- RECORDS PROVIDED:
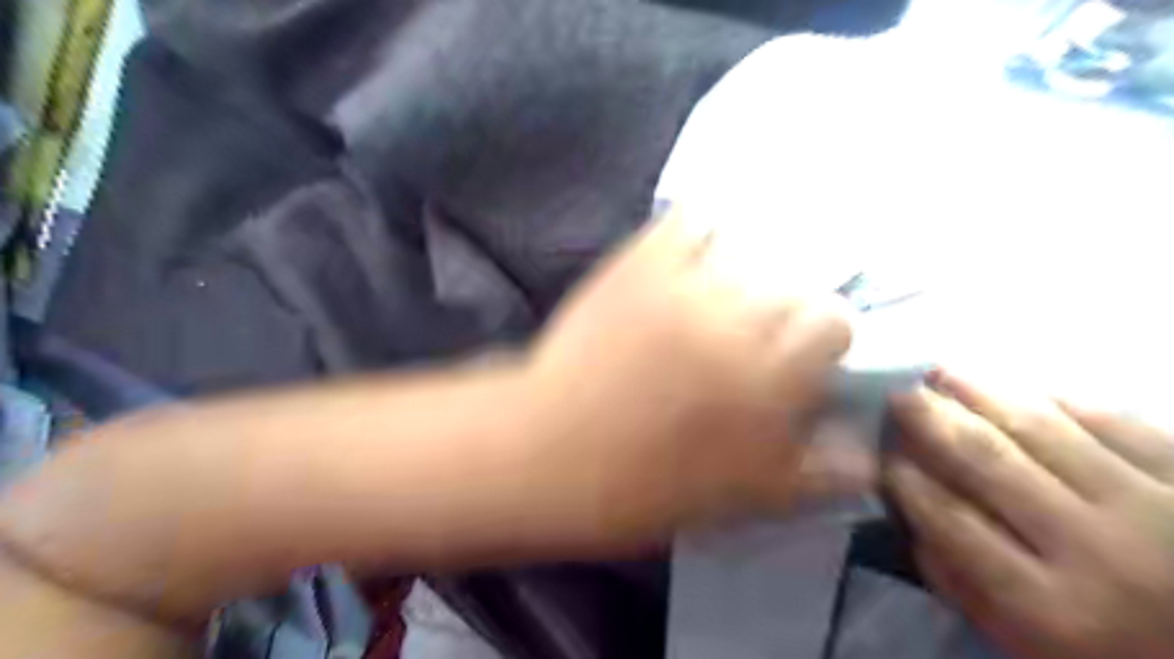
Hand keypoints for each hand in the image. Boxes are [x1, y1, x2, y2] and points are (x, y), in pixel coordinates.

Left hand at [528, 206, 864, 549]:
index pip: (833, 322)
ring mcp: (685, 284)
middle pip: (795, 282)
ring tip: (732, 288)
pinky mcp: (639, 264)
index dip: (826, 335)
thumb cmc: (645, 486)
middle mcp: (738, 319)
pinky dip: (702, 225)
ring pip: (749, 246)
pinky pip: (688, 219)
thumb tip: (867, 453)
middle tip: (763, 326)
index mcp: (770, 378)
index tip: (805, 352)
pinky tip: (700, 244)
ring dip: (752, 266)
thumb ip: (817, 473)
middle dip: (789, 304)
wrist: (551, 453)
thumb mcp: (745, 498)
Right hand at [886, 370, 1173, 657]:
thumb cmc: (1119, 655)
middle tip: (901, 396)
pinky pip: (1117, 421)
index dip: (908, 479)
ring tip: (942, 373)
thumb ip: (965, 592)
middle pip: (989, 460)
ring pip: (1044, 428)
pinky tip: (1024, 390)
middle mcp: (1098, 548)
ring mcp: (1157, 506)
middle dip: (933, 420)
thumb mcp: (1035, 650)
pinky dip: (1062, 400)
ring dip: (982, 393)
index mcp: (1052, 606)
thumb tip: (911, 525)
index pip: (952, 519)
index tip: (885, 455)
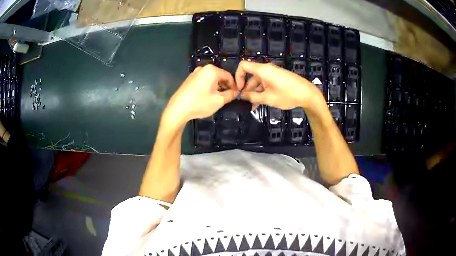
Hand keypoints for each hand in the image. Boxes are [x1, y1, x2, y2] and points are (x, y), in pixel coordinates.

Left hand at [164, 64, 236, 124]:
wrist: (178, 109)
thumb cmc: (200, 103)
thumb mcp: (219, 101)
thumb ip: (230, 95)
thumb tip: (236, 92)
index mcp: (212, 70)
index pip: (229, 76)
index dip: (234, 86)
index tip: (236, 94)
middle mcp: (203, 68)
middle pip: (220, 76)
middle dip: (225, 86)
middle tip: (227, 97)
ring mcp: (195, 73)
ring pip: (212, 78)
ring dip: (217, 87)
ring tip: (218, 98)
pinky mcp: (190, 79)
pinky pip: (204, 80)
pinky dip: (209, 86)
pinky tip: (207, 96)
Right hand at [235, 61, 324, 109]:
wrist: (308, 94)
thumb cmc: (287, 95)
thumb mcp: (268, 98)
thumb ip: (253, 97)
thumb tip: (242, 96)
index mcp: (262, 70)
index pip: (243, 66)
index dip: (238, 76)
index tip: (239, 89)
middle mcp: (266, 69)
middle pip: (250, 76)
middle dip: (246, 89)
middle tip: (244, 102)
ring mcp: (273, 74)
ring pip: (258, 81)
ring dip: (254, 93)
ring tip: (253, 107)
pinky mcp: (278, 78)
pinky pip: (266, 83)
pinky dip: (262, 91)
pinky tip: (261, 103)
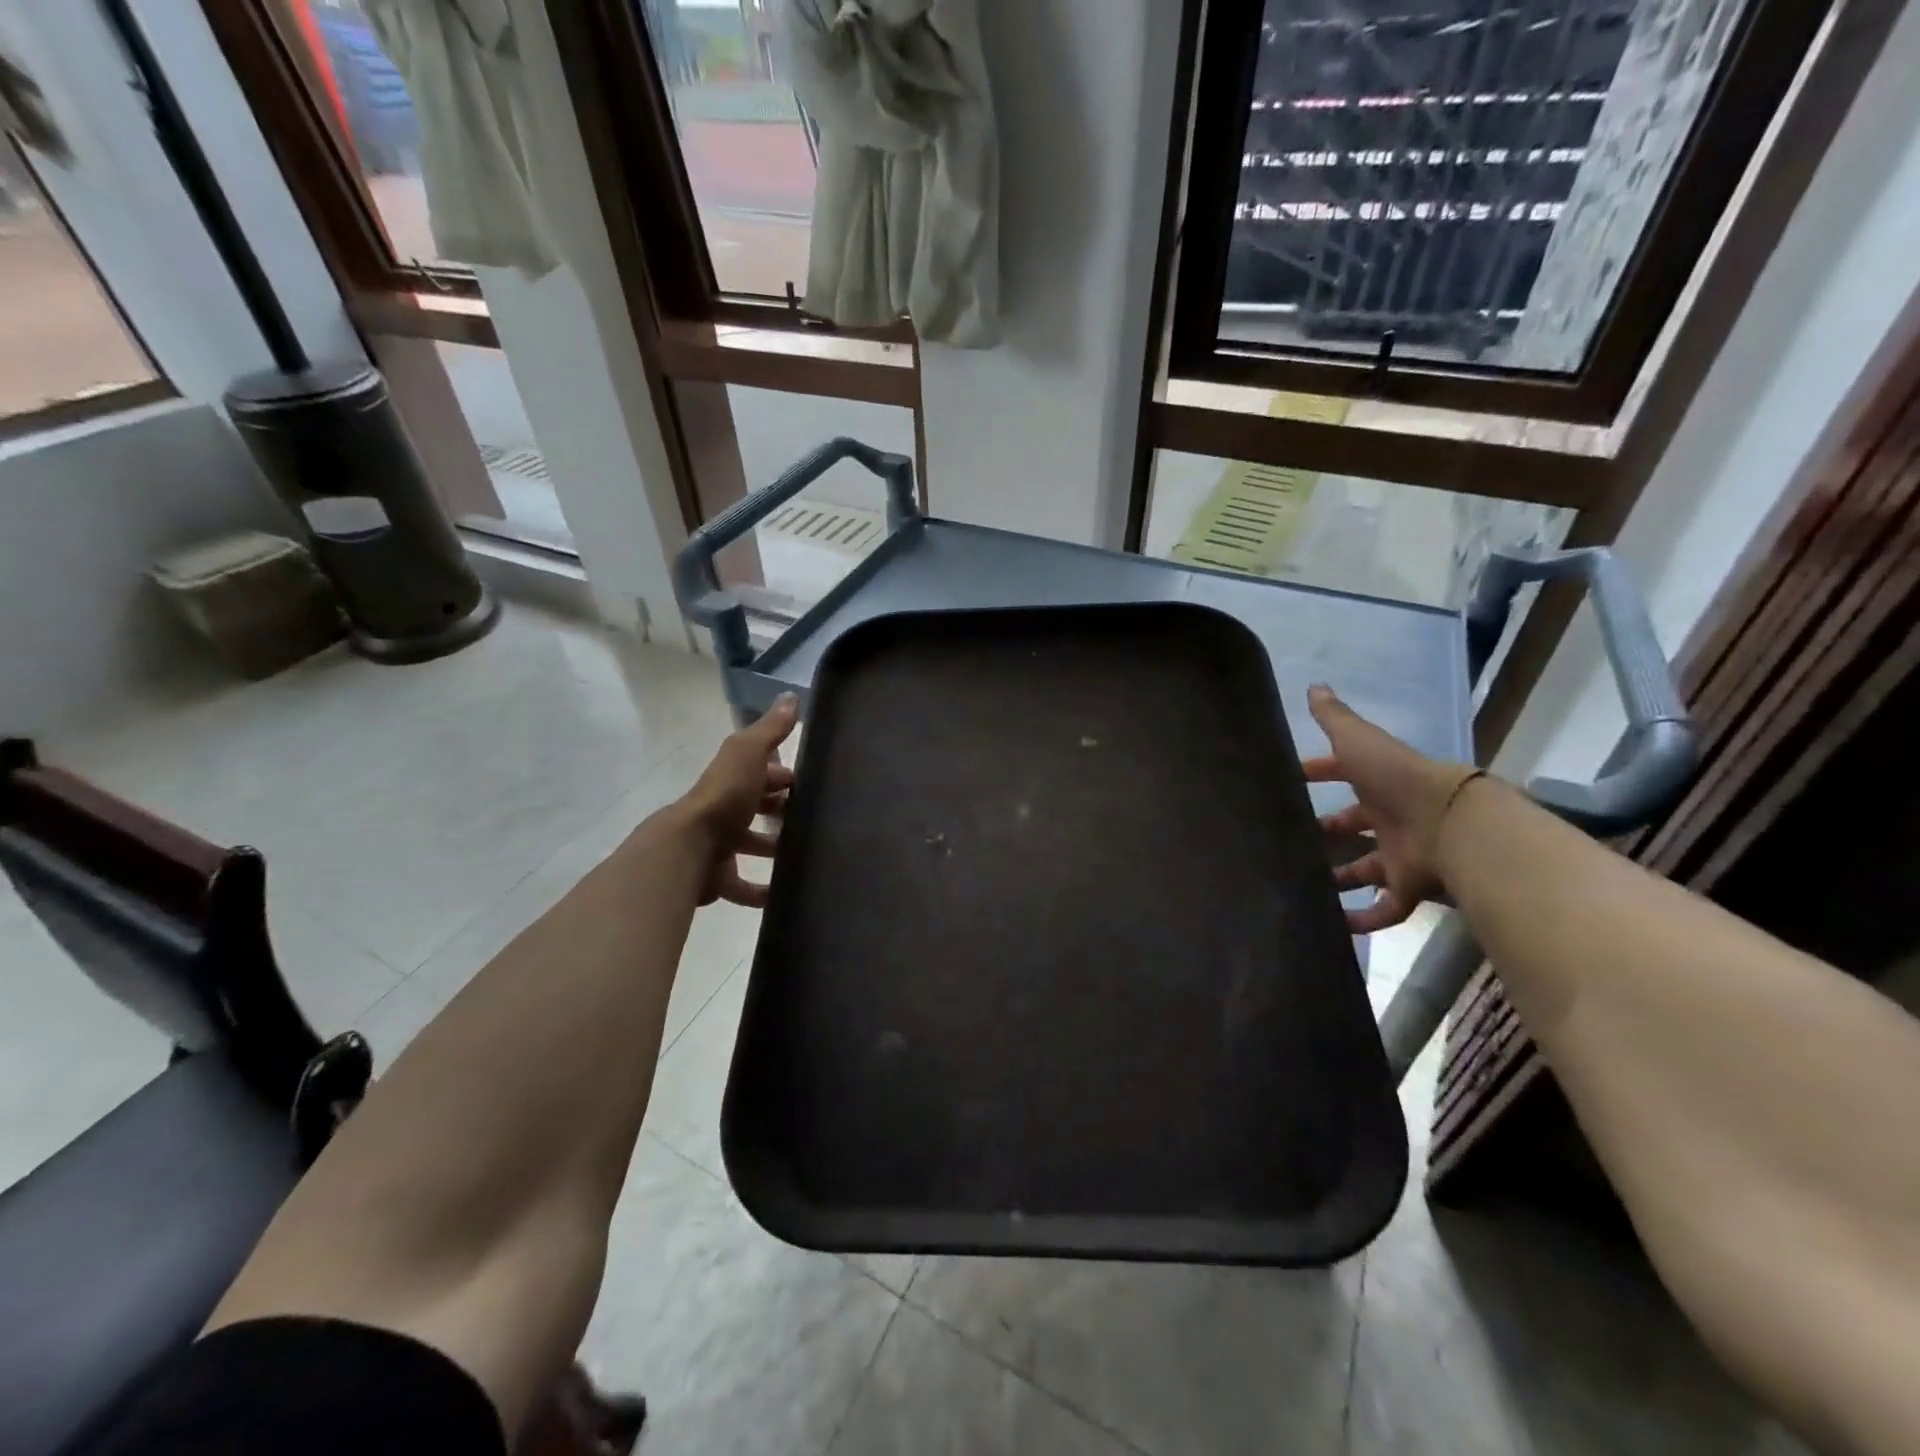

- EXERCISE: Check each line of the entries for the string "hand". Copy the lines that have it.

- SOLUTION TO THIS EXERCISE:
Hand keypoints for each hand in the image. Boxes are [x1, y1, x2, y2] and points are (x, y), in pixel coordinates.
Left hand at [528, 206, 864, 549]:
Right hand at [886, 370, 1173, 657]:
Hand keypoints for each hand in the image. Boxes are [x1, y1, x2, y2] and points are (x, y), in pixel coordinates.
Left hand at [164, 64, 236, 124]:
Right hand at [235, 61, 324, 109]:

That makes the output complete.